Pada pasal itu, Paulus sebenarnya ingin mempertengahi konflik jemaat yang merasa janggal dan aneh dengan perbedaan bahasa. Perbedaan menjadi fakta umum dalam jemaatnya sebab seperti yang kita ketahui bersama Korintus adalah kota meropolitan yang dipenuhi oleh masyarakat pendatang. Barangkali persis dengan kota Jakarta dan Salatiga yang diisi oleh manusia-manusia dari seluruh suku di Indonesia.

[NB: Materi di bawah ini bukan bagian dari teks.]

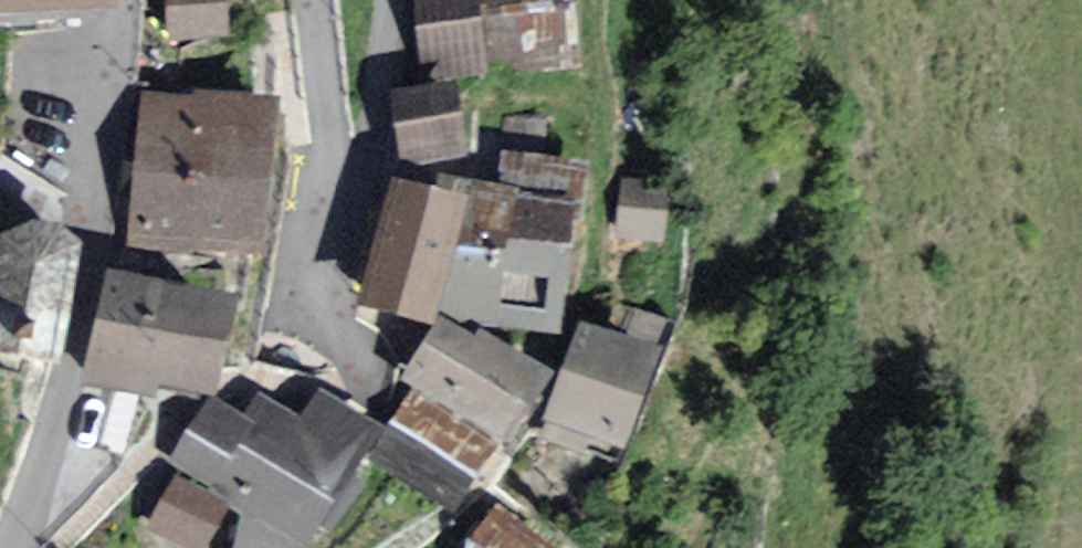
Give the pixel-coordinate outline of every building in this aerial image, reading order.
[(177,30),(228,28),(227,0),(176,0),(177,30)] [(447,72),(620,60),(615,0),(442,0),(447,72)] [(497,93),(425,102),(433,166),(504,157),(497,93)] [(273,109),(152,98),(140,238),(261,248),(273,109)] [(625,202),(510,179),(484,314),(598,334),(625,202)] [(505,205),(422,183),(390,304),(473,325),(484,314),(505,205)] [(709,195),(651,186),(643,237),(701,246),(709,195)] [(4,241),(0,258),(0,357),(56,364),(75,261),(70,243),(49,227),(24,228),(4,241)] [(229,299),(112,274),(90,377),(147,389),(150,375),(210,388),(229,299)] [(586,373),(484,314),(420,422),(523,482),(586,373)] [(702,355),(616,327),(578,440),(664,468),(702,355)] [(231,402),(196,468),(272,504),(263,547),(340,547),(372,509),(407,432),(344,396),(330,418),(289,396),(277,415),(231,402)] [(200,481),(172,532),(200,547),(234,547),(255,511),(200,481)] [(517,511),(494,547),(576,547),(517,511)]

Paulus pun lewat pasal 13 itu ingin menegaskan: perbedaan bahasa bukan menjadi masalah, yang utama adalah hidup bersama, sebagai komunitas, dalam kasih! Yang utama adalah kasih dalam perbedaan bukan perbedaan mendahului kasih.
Kembali kepada kisah PENTAKOSTA, singkat kata, glossolalia (bahasa) di dalam peristiwa Pentakosta adalah xenolalia (bahasa asing). Bahasa itu diucapkan oleh para pengikut Yesus, yang berasal dari beragam daerah, yang kebetulan datang ke situ untuk melihat Yesus untuk terakhir kalinya. Saat Roh kudus menghinggapi mereka, mereka kemudian berbicara untuk satu sama lain.
Sebagai penutup, bahasa roh itu tidak ada makna atau keunikannya dalam penjelasan kitab perjanjian baru. Tidak ada penjelasan bahasa roh secara khusus. Bahasa yang dimaksud adalah bahasa manusia. Saya pribadi condong sepakat dengan Paulus bahwa yang terpenting bukan bahasanya melainkan kasih di dalam komunitas. Kasih mengatasi segala perbedaan termasuk perbedaan bahasa.
Maka jika kita mempertemukan arti PENTAKOSTA dalam bahasa Paulus dan Lukas (penulis kisah Rasul). yang terpenting dari PENTAKOSTA adalah Allah memampukan kita untuk hidup dalam kasih melalui pertolongan Roh Kudus.